EXERCISE
The full set of lines below has to be duplicated exactly, with no picture kept.

Items from a data source:
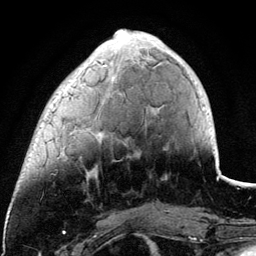
Breast MRI (dynamic contrast-enhanced), one axial slice; position 33 of 134 along the scan axis; cropped to one breast; dynamic contrast-enhanced series, time point 2 of 6 at this slice position (early post-contrast); 3 T; TE 4.2 ms, TR 7.9 ms; 1.2 mm slice thickness; 256 × 256 image matrix. Female patient.
Outlined on this slice (semi-automatic segmentation, software-assisted and operator-edited):
- enhancing-tissue mask used for the functional tumour volume (all voxels passing the contrast-enhancement thresholds inside the analysis volume; usually the tumour): bounding box [x1, y1, x2, y2] px = [63, 29, 181, 173]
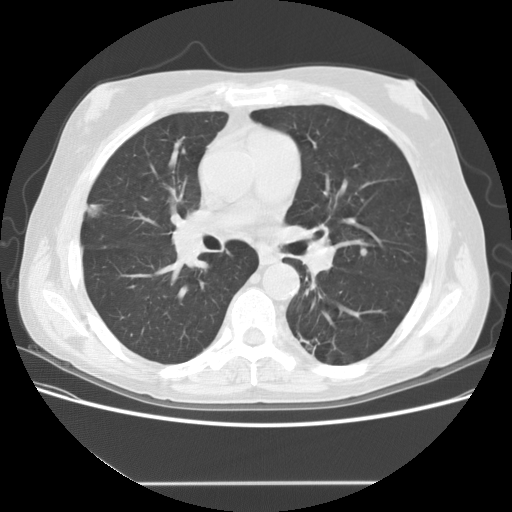
Low-dose screening chest CT, one axial slice; slice 89 of 153 in the series (ordered by position); reconstruction kernel STANDARD; lung window (W 1500 / L -600 HU); 2.5 mm slice thickness; 512 × 512 image matrix, field of view 360 × 360 mm.
Structures marked on this image (manually delineated by an expert):
- lesion 2 (tumor, upper lobe of right lung): bounding box (x1, y1, x2, y2) in pixels: (88, 204, 100, 217)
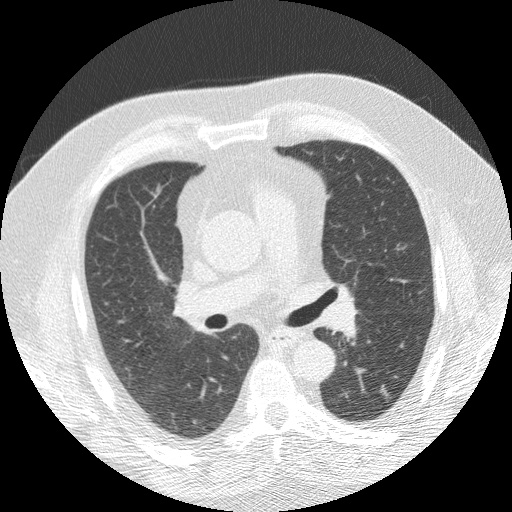
Low-dose screening chest CT, axial slice, first (baseline) screen, lung window (W 1500 / L -600 HU), standard (soft-tissue) reconstruction kernel (STANDARD), slice 67 of 166 in the series, 512 × 512 image matrix, field of view 360 × 360 mm. Male participant, aged 69 years at enrolment. Former smoker at enrolment.
Lesion marked by an expert reader, bounding box (x1, y1, x2, y2) in pixels: (366, 376, 401, 414). Screening reader's record for this exam: no non-calcified nodule ≥4 mm recorded. Participant outcome: lung cancer diagnosed 939 days after this screen (after the third annual screen) — squamous cell carcinoma, NOS, left lower lobe, moderately differentiated (G2), stage IA (AJCC 6th edition), 14 mm at pathology.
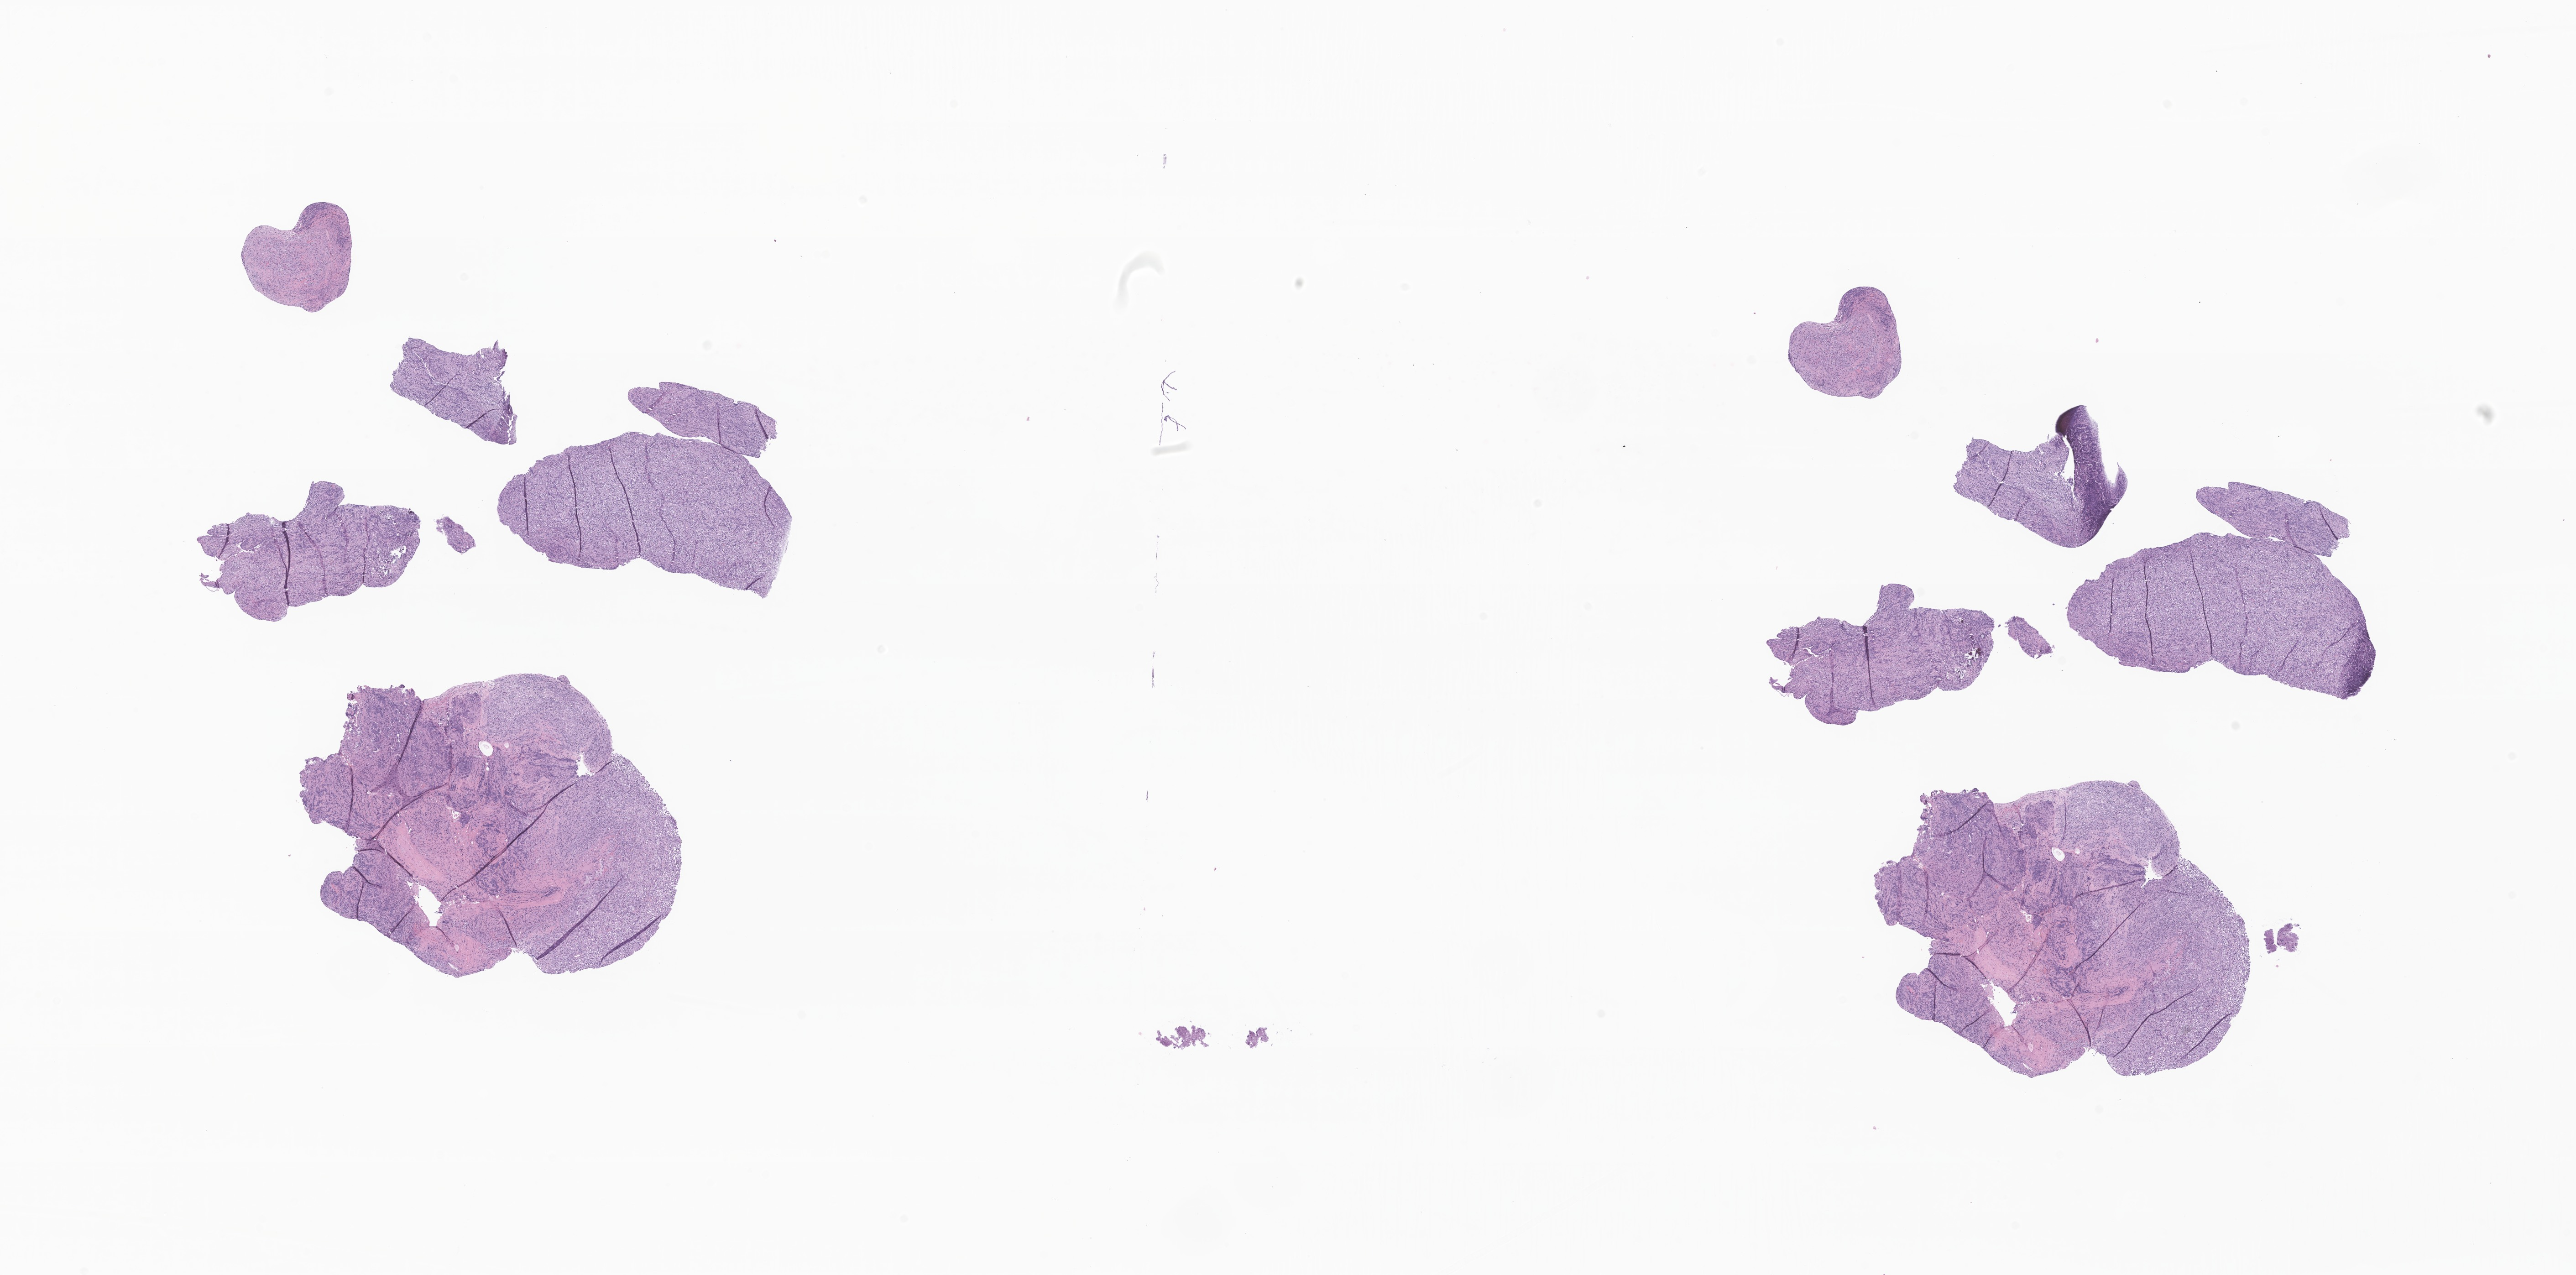
Hematoxylin and eosin (H&E) whole-slide image of tumor tissue from the pituitary gland, whole scanned area (about 23.8 x 11.8 mm) shown as a low-resolution overview, formalin-fixed, paraffin-embedded (FFPE) tissue. Male patient, age 197 months.
Recorded diagnosis: Pituitary adenoma, NOS.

EXPECTED OUTPUT
Breast MRI (dynamic contrast-enhanced), one axial slice; position 33 of 134 along the scan axis; cropped to one breast; dynamic contrast-enhanced series, time point 2 of 6 at this slice position (early post-contrast); 3 T; TE 4.2 ms, TR 7.9 ms; 1.2 mm slice thickness; 256 × 256 image matrix. Female patient.
Outlined on this slice (semi-automatic segmentation, software-assisted and operator-edited):
- enhancing-tissue mask used for the functional tumour volume (all voxels passing the contrast-enhancement thresholds inside the analysis volume; usually the tumour): bounding box [x1, y1, x2, y2] px = [63, 29, 181, 173]
Low-dose screening chest CT, one axial slice; slice 89 of 153 in the series (ordered by position); reconstruction kernel STANDARD; lung window (W 1500 / L -600 HU); 2.5 mm slice thickness; 512 × 512 image matrix, field of view 360 × 360 mm.
Structures marked on this image (manually delineated by an expert):
- lesion 2 (tumor, upper lobe of right lung): bounding box (x1, y1, x2, y2) in pixels: (88, 204, 100, 217)
Low-dose screening chest CT, axial slice, first (baseline) screen, lung window (W 1500 / L -600 HU), standard (soft-tissue) reconstruction kernel (STANDARD), slice 67 of 166 in the series, 512 × 512 image matrix, field of view 360 × 360 mm. Male participant, aged 69 years at enrolment. Former smoker at enrolment.
Lesion marked by an expert reader, bounding box (x1, y1, x2, y2) in pixels: (366, 376, 401, 414). Screening reader's record for this exam: no non-calcified nodule ≥4 mm recorded. Participant outcome: lung cancer diagnosed 939 days after this screen (after the third annual screen) — squamous cell carcinoma, NOS, left lower lobe, moderately differentiated (G2), stage IA (AJCC 6th edition), 14 mm at pathology.
Hematoxylin and eosin (H&E) whole-slide image of tumor tissue from the pituitary gland, whole scanned area (about 23.8 x 11.8 mm) shown as a low-resolution overview, formalin-fixed, paraffin-embedded (FFPE) tissue. Male patient, age 197 months.
Recorded diagnosis: Pituitary adenoma, NOS.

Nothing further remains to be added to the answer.